Xbox Game Studios event this July 23: the future of Xbox Series X
We may get out of doubt this July 23. At least, we will know Microsoft’s immediate roadmap for the start of the impending new generation of consoles. Those of Redmond have warned that it will be that day at 18:00 (CEST) when the Xbox Games Showcase is held, with even an hour before to warm up engines. For now, we know that there will be titles like Halo: Infinite, which has also ensured that it is present in style.

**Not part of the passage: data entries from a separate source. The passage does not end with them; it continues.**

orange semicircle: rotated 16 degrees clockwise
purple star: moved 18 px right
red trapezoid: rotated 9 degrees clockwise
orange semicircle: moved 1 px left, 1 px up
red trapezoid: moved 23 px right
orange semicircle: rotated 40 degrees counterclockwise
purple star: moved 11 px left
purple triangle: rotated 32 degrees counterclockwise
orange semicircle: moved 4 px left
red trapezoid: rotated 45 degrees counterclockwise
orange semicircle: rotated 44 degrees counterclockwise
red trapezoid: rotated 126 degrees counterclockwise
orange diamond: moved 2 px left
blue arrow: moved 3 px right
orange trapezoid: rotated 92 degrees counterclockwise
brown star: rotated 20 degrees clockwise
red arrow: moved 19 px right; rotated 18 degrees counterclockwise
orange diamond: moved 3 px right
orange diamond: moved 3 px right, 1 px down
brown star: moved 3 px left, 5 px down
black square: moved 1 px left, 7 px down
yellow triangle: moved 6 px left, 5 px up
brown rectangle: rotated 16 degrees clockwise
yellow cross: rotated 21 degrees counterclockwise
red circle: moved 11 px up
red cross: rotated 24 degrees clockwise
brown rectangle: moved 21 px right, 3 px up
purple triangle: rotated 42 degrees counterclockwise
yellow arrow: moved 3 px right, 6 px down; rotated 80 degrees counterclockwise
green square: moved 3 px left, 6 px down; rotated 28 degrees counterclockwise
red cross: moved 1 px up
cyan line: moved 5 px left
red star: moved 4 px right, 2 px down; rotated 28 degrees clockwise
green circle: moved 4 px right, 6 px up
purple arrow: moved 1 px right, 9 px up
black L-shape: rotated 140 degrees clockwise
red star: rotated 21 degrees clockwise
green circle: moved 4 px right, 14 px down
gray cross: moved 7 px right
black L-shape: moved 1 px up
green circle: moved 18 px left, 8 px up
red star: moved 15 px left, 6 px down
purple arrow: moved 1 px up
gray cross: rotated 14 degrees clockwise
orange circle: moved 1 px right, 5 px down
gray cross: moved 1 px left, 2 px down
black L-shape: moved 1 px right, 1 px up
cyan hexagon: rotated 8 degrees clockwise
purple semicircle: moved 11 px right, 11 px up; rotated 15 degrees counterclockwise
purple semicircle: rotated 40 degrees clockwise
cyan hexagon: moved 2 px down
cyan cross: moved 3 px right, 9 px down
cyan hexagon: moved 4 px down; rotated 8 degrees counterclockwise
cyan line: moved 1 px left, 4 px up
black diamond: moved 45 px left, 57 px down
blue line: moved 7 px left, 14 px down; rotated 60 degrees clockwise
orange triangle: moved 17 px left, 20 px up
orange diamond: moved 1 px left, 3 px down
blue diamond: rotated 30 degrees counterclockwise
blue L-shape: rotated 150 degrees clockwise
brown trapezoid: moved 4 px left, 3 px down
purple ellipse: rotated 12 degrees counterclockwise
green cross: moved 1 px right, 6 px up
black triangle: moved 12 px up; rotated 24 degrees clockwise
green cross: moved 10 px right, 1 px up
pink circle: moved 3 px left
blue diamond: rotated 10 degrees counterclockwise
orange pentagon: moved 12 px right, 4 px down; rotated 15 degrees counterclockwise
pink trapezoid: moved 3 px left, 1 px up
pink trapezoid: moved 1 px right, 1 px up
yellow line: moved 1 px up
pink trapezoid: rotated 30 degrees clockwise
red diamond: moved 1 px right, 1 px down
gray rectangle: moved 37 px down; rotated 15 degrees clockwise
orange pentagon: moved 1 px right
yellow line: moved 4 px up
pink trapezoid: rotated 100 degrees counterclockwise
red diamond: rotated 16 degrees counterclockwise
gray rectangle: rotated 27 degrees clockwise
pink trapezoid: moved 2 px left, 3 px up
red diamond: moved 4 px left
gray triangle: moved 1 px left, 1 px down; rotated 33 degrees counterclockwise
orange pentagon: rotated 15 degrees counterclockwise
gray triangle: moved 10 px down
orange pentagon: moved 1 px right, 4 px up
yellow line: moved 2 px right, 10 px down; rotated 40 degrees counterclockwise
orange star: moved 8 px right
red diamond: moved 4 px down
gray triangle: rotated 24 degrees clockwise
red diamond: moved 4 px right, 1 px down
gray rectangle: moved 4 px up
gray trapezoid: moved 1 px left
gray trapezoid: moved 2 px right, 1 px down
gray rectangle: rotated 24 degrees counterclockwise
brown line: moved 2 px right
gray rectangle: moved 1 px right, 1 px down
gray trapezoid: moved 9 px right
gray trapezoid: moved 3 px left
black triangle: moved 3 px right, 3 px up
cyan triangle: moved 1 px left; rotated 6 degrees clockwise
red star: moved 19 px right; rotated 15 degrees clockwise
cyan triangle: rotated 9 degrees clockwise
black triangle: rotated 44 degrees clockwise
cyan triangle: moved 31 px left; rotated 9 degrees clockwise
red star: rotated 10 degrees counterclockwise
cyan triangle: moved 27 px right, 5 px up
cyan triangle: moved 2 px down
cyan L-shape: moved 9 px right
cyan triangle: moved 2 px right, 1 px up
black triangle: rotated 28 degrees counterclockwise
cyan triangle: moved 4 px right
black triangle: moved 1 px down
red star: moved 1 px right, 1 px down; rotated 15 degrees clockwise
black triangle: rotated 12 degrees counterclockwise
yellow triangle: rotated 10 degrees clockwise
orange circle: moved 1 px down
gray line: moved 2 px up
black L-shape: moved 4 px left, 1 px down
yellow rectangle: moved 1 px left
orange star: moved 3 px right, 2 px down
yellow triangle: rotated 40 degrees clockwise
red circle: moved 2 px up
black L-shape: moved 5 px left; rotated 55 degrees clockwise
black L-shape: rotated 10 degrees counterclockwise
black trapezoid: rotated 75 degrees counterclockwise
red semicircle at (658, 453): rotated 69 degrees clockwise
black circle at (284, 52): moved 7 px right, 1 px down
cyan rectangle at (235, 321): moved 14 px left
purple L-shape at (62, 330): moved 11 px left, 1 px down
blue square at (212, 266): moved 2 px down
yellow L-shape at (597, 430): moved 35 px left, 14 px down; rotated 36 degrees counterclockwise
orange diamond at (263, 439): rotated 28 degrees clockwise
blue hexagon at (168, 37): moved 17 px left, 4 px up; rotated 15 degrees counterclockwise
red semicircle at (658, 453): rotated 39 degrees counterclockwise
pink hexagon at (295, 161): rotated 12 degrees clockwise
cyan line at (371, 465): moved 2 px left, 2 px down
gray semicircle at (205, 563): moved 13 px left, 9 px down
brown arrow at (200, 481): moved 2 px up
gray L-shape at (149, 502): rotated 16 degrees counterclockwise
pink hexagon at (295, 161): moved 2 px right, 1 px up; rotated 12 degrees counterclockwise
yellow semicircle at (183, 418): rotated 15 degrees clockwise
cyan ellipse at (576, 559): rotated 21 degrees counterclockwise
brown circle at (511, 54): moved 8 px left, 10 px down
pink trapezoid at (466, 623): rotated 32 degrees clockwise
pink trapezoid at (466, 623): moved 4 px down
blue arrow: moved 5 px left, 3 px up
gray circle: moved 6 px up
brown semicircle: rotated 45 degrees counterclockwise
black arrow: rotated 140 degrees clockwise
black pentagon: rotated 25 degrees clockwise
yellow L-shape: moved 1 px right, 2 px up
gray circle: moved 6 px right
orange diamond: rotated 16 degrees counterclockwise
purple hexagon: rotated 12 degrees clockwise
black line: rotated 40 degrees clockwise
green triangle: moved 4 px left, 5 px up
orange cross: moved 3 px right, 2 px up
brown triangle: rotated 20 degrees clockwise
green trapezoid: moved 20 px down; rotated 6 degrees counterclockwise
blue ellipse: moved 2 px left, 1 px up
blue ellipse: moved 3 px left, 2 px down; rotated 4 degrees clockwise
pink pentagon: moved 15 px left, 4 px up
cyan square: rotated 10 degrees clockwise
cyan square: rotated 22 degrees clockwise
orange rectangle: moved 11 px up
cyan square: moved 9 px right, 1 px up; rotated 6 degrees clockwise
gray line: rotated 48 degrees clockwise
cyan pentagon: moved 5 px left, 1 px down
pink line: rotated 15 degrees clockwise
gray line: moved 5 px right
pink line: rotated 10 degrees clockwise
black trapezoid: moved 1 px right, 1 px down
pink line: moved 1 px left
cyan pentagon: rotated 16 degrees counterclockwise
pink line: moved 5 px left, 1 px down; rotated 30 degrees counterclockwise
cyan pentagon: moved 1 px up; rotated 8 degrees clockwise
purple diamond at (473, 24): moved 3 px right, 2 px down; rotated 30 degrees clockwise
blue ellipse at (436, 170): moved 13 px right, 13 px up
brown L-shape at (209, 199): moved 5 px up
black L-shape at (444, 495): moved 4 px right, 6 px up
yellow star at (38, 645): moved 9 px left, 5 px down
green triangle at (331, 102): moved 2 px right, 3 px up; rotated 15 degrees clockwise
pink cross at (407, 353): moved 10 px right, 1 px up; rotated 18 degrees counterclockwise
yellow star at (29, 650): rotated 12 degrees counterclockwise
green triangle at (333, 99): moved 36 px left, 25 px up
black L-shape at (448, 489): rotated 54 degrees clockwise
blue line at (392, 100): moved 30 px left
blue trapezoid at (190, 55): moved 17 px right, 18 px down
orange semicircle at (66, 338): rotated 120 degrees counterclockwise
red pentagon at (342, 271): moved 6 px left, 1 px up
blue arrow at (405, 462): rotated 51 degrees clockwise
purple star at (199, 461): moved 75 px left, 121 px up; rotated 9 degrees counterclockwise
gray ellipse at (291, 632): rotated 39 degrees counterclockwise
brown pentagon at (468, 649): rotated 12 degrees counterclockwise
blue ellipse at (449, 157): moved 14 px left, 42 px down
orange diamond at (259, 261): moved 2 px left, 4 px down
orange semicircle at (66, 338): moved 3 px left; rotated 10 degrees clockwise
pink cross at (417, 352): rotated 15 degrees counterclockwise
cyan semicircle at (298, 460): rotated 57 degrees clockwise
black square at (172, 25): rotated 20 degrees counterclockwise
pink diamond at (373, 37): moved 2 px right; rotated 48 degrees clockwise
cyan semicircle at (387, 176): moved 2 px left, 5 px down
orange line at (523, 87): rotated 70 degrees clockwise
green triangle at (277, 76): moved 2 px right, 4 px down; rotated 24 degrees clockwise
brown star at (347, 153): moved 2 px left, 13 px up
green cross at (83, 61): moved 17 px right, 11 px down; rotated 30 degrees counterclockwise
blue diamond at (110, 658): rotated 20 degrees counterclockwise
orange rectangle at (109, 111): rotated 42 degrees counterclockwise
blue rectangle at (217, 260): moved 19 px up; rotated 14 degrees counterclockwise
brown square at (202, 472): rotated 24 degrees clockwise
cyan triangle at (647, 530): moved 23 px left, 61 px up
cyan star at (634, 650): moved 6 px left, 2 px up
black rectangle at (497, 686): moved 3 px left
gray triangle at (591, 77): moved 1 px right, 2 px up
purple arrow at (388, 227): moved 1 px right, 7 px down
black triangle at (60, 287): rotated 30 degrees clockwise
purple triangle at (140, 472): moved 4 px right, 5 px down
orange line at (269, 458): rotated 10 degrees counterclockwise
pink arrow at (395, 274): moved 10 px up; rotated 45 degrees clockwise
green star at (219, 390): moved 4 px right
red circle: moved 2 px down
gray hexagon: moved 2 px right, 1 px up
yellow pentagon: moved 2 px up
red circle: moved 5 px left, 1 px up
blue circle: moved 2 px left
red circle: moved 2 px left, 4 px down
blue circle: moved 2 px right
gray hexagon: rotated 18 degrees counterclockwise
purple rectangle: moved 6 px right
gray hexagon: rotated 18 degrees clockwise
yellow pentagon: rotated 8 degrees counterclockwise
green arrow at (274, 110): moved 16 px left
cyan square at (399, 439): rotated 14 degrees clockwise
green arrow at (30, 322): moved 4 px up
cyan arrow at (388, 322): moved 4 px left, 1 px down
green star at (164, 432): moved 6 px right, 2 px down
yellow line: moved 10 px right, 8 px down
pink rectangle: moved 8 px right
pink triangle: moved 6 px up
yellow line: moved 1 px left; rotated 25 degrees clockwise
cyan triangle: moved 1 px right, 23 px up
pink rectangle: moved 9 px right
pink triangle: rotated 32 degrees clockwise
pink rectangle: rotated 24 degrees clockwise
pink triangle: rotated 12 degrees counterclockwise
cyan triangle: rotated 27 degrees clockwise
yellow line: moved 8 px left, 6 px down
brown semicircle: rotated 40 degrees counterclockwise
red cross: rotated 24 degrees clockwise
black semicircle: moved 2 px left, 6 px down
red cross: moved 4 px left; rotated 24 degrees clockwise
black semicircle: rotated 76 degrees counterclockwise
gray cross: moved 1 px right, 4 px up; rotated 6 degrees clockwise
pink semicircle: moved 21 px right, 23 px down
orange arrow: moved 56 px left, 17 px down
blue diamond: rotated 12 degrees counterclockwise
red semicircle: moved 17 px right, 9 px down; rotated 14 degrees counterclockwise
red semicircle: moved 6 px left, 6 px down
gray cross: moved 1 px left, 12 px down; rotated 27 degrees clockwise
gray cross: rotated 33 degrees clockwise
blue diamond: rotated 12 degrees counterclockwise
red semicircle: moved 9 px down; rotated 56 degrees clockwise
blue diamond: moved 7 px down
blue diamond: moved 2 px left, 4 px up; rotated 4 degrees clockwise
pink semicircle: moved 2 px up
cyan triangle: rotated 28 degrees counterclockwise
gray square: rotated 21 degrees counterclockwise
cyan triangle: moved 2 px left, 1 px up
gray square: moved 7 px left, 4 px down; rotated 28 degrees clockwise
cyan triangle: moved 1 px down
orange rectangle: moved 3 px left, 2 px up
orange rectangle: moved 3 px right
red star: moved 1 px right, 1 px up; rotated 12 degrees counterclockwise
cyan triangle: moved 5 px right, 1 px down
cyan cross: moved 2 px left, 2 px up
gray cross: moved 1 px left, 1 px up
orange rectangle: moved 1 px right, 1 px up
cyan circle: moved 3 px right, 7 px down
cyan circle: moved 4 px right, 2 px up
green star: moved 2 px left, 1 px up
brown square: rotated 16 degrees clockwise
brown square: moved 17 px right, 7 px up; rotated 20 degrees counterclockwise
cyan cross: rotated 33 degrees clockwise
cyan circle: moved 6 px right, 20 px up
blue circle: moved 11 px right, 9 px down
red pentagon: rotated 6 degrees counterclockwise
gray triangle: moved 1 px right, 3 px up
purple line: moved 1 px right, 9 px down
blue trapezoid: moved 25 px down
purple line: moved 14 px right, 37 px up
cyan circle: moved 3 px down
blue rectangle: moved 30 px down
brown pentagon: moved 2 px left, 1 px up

The event, which we can follow live from FreeGameTips, will have as its main bulwark the work of 343 Industries, which has been in development for five years. But there will be more. Because Ninja Theory is developing that promising Senua’s Saga: Hellbade 2, because we know that Turn 10 Studios is working on a new Forza Motorsport and because the Xbox Game Studios team, a lineup of fifteen teams, have things going. Will we see what’s new from The Initiative? That remains to be seen, but if there is something that interests us especially, it is knowing more information about an Xbox Series X that promises to hit the market in late 2020 at a price still unknown. More than one in this newsroom would sign to release it with a new installment of Fable. However, as we said at the beginning of this special that now ends, for the moment we have to settle for a simple and deep desire.